Exactly the lines starting at the line containing "(276, 401) = (316, 396): phone -> none" and ending at the line containing "(575, 557) = (528, 374): none" are to be written out from the listing below, both included.
*** MATERIAL TO PROCESS ***
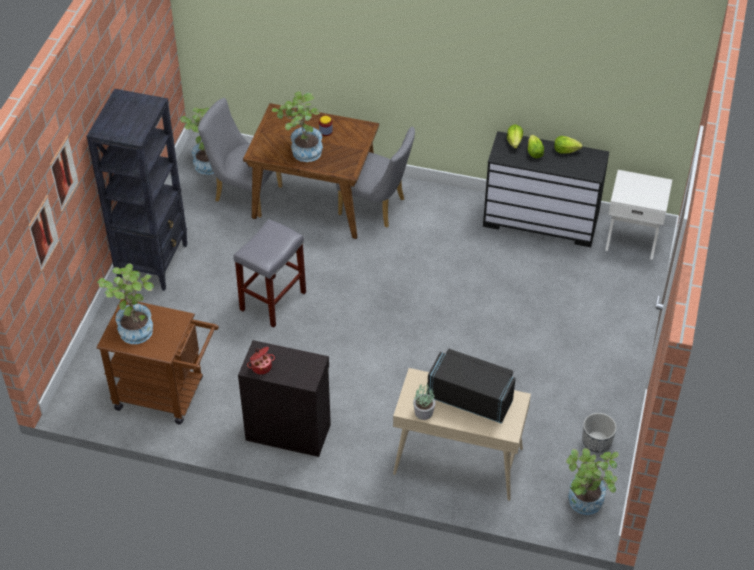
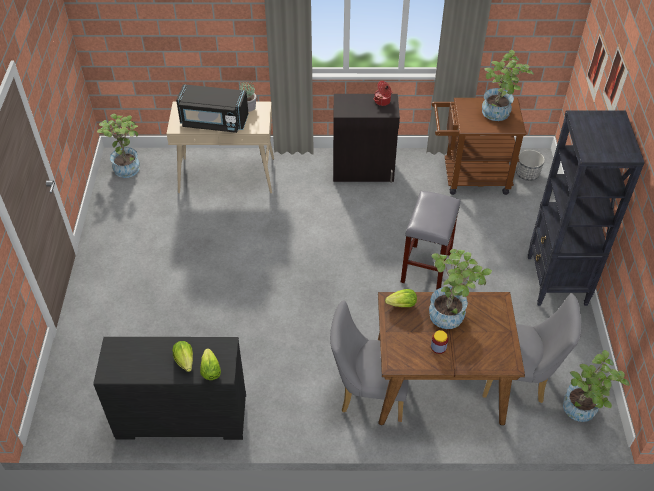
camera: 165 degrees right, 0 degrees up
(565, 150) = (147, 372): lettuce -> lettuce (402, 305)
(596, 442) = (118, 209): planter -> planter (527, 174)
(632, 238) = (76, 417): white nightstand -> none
*** End of MATERIAL TO PROCESS ***
*** MATERIAL TO PROCESS ***
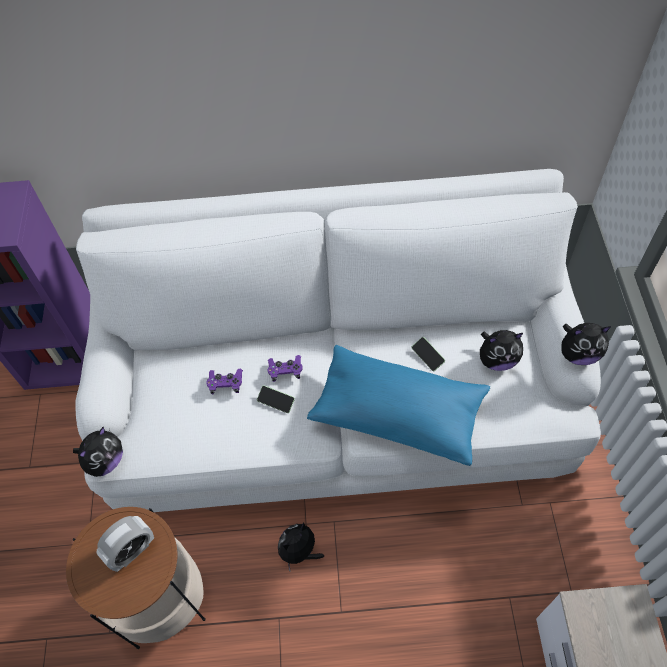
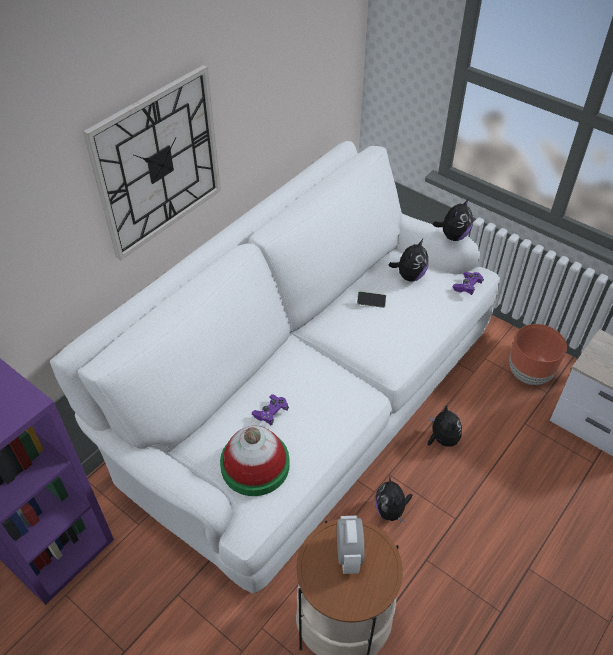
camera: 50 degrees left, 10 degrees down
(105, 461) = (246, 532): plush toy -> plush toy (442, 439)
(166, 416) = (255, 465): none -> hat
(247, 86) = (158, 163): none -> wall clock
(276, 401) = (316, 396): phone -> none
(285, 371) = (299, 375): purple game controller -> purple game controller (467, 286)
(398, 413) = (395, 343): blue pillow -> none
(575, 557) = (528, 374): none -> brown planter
*** End of MATERIAL TO PROCESS ***
*WRITTEN SOLUTION:*
(276, 401) = (316, 396): phone -> none
(285, 371) = (299, 375): purple game controller -> purple game controller (467, 286)
(398, 413) = (395, 343): blue pillow -> none
(575, 557) = (528, 374): none -> brown planter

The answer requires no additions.